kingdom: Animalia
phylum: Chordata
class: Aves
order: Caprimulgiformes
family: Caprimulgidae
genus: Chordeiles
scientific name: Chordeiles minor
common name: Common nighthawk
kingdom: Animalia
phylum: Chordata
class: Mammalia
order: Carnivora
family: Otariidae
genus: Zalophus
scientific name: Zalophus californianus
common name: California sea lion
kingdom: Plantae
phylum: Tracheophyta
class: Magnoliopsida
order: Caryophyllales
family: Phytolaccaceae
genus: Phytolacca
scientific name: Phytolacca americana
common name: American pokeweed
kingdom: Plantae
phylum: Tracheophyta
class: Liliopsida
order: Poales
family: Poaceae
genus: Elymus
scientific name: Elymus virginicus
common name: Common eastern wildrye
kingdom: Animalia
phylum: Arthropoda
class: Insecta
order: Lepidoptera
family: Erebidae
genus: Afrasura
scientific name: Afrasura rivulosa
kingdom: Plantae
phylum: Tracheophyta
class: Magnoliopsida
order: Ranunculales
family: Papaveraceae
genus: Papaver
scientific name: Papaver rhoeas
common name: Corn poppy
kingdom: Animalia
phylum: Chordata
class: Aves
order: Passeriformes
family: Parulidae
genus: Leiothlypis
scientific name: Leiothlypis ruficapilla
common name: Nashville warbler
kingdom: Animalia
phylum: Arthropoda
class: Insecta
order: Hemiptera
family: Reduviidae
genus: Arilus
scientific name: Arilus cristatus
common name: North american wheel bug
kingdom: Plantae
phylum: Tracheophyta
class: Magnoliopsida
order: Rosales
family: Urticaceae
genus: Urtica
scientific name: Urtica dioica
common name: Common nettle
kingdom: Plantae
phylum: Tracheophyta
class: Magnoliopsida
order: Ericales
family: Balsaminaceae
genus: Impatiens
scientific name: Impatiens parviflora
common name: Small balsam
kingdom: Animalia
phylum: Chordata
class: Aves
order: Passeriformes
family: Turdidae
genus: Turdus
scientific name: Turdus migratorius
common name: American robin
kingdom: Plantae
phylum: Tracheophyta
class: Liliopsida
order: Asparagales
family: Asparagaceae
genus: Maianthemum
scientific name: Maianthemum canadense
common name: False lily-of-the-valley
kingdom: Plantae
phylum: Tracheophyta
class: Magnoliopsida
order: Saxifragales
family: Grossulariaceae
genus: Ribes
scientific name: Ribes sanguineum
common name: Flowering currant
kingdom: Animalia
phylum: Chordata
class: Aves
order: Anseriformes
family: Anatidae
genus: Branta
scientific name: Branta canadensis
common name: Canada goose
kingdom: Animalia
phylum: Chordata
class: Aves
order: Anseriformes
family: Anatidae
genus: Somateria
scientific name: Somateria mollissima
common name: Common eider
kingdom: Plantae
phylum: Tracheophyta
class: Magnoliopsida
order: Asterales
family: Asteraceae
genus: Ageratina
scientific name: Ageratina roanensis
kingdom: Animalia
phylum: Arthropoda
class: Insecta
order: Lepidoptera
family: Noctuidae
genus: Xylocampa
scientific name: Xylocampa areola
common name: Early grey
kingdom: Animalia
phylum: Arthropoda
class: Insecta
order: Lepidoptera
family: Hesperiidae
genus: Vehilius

------------

Task: Can you update every line of these items so that "common name" reads "vernacular name", with nothing else changed?

Expected answer:
kingdom: Animalia
phylum: Chordata
class: Aves
order: Caprimulgiformes
family: Caprimulgidae
genus: Chordeiles
scientific name: Chordeiles minor
vernacular name: Common nighthawk
kingdom: Animalia
phylum: Chordata
class: Mammalia
order: Carnivora
family: Otariidae
genus: Zalophus
scientific name: Zalophus californianus
vernacular name: California sea lion
kingdom: Plantae
phylum: Tracheophyta
class: Magnoliopsida
order: Caryophyllales
family: Phytolaccaceae
genus: Phytolacca
scientific name: Phytolacca americana
vernacular name: American pokeweed
kingdom: Plantae
phylum: Tracheophyta
class: Liliopsida
order: Poales
family: Poaceae
genus: Elymus
scientific name: Elymus virginicus
vernacular name: Common eastern wildrye
kingdom: Animalia
phylum: Arthropoda
class: Insecta
order: Lepidoptera
family: Erebidae
genus: Afrasura
scientific name: Afrasura rivulosa
kingdom: Plantae
phylum: Tracheophyta
class: Magnoliopsida
order: Ranunculales
family: Papaveraceae
genus: Papaver
scientific name: Papaver rhoeas
vernacular name: Corn poppy
kingdom: Animalia
phylum: Chordata
class: Aves
order: Passeriformes
family: Parulidae
genus: Leiothlypis
scientific name: Leiothlypis ruficapilla
vernacular name: Nashville warbler
kingdom: Animalia
phylum: Arthropoda
class: Insecta
order: Hemiptera
family: Reduviidae
genus: Arilus
scientific name: Arilus cristatus
vernacular name: North american wheel bug
kingdom: Plantae
phylum: Tracheophyta
class: Magnoliopsida
order: Rosales
family: Urticaceae
genus: Urtica
scientific name: Urtica dioica
vernacular name: Common nettle
kingdom: Plantae
phylum: Tracheophyta
class: Magnoliopsida
order: Ericales
family: Balsaminaceae
genus: Impatiens
scientific name: Impatiens parviflora
vernacular name: Small balsam
kingdom: Animalia
phylum: Chordata
class: Aves
order: Passeriformes
family: Turdidae
genus: Turdus
scientific name: Turdus migratorius
vernacular name: American robin
kingdom: Plantae
phylum: Tracheophyta
class: Liliopsida
order: Asparagales
family: Asparagaceae
genus: Maianthemum
scientific name: Maianthemum canadense
vernacular name: False lily-of-the-valley
kingdom: Plantae
phylum: Tracheophyta
class: Magnoliopsida
order: Saxifragales
family: Grossulariaceae
genus: Ribes
scientific name: Ribes sanguineum
vernacular name: Flowering currant
kingdom: Animalia
phylum: Chordata
class: Aves
order: Anseriformes
family: Anatidae
genus: Branta
scientific name: Branta canadensis
vernacular name: Canada goose
kingdom: Animalia
phylum: Chordata
class: Aves
order: Anseriformes
family: Anatidae
genus: Somateria
scientific name: Somateria mollissima
vernacular name: Common eider
kingdom: Plantae
phylum: Tracheophyta
class: Magnoliopsida
order: Asterales
family: Asteraceae
genus: Ageratina
scientific name: Ageratina roanensis
kingdom: Animalia
phylum: Arthropoda
class: Insecta
order: Lepidoptera
family: Noctuidae
genus: Xylocampa
scientific name: Xylocampa areola
vernacular name: Early grey
kingdom: Animalia
phylum: Arthropoda
class: Insecta
order: Lepidoptera
family: Hesperiidae
genus: Vehilius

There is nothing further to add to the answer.